Attorney-General should offer to present himself before a Parliamentary Inquiry Committee to testify on his unlawful destruction of the eleven Vijandran pornographic videotapes and 2,000 photographs
For the past one month, the Attorney-General, Tan Sri Abu Talib Othman, has not been able to cite a single legal, authority to prove that he has right to destroy the eleven Vijandran pornographic videotapes and 2,000 photographs – which are important evidence for on-going police investigations into police reports connecte4d with the videotapes and photographs.
The Attorney-General should offer to present himself before a Parliamentary Inquiry Committee to testify on his unlawful destruction of the eleven Vijandran porn videotapes and 2,000 photographs, as the Attorney-General is finally responsible to Parliament for all his actions.

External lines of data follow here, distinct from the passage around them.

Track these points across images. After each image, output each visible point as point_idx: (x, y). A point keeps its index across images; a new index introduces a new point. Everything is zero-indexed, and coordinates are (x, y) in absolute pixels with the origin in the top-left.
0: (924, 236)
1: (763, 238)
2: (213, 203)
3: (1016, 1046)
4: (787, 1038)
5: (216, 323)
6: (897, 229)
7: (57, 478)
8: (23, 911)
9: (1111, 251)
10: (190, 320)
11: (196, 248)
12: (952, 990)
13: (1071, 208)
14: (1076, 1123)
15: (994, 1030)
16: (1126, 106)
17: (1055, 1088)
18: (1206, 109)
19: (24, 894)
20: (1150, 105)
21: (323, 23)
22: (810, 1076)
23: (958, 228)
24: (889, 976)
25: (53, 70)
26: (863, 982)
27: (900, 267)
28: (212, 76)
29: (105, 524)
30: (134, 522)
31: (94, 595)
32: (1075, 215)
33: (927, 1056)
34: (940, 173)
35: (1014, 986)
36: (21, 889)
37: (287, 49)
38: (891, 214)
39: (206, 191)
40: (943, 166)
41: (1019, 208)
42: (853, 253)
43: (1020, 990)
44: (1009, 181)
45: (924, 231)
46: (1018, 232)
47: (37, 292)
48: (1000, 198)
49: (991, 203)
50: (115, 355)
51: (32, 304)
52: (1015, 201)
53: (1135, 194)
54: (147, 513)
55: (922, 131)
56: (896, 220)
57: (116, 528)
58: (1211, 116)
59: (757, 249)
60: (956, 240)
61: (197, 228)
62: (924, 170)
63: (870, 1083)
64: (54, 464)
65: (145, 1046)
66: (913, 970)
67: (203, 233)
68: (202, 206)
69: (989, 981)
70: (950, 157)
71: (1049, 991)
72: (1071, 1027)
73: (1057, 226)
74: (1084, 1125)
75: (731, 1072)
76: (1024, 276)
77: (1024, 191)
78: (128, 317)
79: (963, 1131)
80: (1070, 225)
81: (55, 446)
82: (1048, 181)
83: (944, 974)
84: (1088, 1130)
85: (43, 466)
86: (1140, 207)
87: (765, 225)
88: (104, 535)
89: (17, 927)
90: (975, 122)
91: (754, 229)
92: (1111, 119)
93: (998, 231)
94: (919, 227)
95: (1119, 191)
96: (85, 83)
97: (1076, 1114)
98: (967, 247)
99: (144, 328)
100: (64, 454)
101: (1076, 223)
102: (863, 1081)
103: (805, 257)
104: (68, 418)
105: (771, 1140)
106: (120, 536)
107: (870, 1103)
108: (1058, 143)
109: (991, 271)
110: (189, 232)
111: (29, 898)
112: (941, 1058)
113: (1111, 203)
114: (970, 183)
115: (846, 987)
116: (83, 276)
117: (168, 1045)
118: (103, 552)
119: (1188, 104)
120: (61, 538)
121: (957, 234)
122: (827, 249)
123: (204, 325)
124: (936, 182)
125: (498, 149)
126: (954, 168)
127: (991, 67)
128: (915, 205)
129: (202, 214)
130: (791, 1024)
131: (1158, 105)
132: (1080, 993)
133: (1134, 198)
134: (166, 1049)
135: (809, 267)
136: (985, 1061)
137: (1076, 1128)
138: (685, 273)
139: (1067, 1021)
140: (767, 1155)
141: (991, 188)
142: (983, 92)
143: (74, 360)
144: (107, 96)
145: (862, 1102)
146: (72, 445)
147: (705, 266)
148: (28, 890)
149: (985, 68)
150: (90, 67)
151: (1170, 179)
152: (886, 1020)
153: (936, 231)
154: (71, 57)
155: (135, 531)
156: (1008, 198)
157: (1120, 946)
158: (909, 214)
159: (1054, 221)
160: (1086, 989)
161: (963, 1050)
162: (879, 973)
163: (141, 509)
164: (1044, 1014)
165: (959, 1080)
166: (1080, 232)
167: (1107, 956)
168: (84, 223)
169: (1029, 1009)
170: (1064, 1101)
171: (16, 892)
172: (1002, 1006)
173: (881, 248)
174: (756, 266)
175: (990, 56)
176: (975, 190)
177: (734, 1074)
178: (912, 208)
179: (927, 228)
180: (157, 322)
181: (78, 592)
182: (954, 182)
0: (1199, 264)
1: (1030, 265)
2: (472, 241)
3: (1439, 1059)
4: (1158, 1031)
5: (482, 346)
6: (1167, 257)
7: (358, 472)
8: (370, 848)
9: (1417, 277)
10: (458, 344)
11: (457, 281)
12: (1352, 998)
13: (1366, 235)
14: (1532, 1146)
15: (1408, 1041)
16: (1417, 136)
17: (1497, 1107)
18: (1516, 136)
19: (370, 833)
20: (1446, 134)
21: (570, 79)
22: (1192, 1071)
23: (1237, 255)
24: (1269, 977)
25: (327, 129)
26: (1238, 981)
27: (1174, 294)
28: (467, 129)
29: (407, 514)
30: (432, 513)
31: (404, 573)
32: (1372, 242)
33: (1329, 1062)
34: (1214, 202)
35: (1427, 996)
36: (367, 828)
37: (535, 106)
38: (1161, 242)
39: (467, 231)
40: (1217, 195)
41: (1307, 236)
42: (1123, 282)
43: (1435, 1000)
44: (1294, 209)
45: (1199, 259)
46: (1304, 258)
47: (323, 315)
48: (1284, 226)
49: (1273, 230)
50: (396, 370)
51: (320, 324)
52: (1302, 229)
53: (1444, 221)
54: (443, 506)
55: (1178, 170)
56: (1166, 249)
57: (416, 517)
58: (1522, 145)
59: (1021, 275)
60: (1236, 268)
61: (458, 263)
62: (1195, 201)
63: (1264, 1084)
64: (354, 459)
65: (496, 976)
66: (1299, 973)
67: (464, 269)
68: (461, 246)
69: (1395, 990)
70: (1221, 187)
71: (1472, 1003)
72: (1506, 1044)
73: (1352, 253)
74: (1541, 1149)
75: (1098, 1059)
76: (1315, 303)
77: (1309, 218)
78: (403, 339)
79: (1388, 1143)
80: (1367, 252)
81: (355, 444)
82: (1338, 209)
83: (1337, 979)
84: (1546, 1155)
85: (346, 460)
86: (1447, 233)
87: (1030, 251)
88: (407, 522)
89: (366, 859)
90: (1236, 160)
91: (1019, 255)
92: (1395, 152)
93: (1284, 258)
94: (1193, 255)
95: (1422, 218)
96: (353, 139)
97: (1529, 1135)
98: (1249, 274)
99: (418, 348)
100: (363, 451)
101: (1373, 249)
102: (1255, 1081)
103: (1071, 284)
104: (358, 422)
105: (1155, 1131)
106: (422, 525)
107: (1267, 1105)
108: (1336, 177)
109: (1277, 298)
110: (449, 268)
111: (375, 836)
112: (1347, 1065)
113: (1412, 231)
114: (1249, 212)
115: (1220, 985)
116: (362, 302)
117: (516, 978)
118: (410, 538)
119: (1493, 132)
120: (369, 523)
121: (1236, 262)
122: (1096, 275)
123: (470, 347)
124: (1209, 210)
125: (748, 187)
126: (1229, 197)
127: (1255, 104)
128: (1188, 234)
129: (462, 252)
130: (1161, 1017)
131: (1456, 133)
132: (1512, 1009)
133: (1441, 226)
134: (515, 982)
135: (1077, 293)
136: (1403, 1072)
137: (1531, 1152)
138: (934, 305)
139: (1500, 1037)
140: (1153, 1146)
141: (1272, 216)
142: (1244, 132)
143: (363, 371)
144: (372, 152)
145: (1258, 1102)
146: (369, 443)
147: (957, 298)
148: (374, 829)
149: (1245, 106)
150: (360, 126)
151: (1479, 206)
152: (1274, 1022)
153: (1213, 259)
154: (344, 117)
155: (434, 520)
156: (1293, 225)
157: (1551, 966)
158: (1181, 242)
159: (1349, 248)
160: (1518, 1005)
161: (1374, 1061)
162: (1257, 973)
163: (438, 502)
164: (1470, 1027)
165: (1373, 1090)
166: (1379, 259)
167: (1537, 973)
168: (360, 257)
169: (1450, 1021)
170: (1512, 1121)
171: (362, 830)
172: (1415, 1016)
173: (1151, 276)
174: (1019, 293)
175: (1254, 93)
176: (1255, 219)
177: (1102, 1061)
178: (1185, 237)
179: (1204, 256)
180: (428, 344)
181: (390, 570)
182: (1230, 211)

Unfortunately, political developments in the recent years have so encroached and distorted Constitutional provisions that certain offices seemed to have arrogated to themselves powers which were never intended for them by the fathers of the Constitution.
Thus, the Attorney-General seems to have become an office which is higher and mightier than the laws of the land, the Constitution and even Parliament.
If the Prime Minister and the Attorney-General still believe in the concept of parliamentary democracy, and a government answerable to Parliament, then the Prime Minister should present a White Paper on the first day of Parliament on February 26 for the Attorney-General to justify his unethical, improper, unjustifiable and unlawful destruction of the eleven Vijandran videotapes and 2,000 photographs.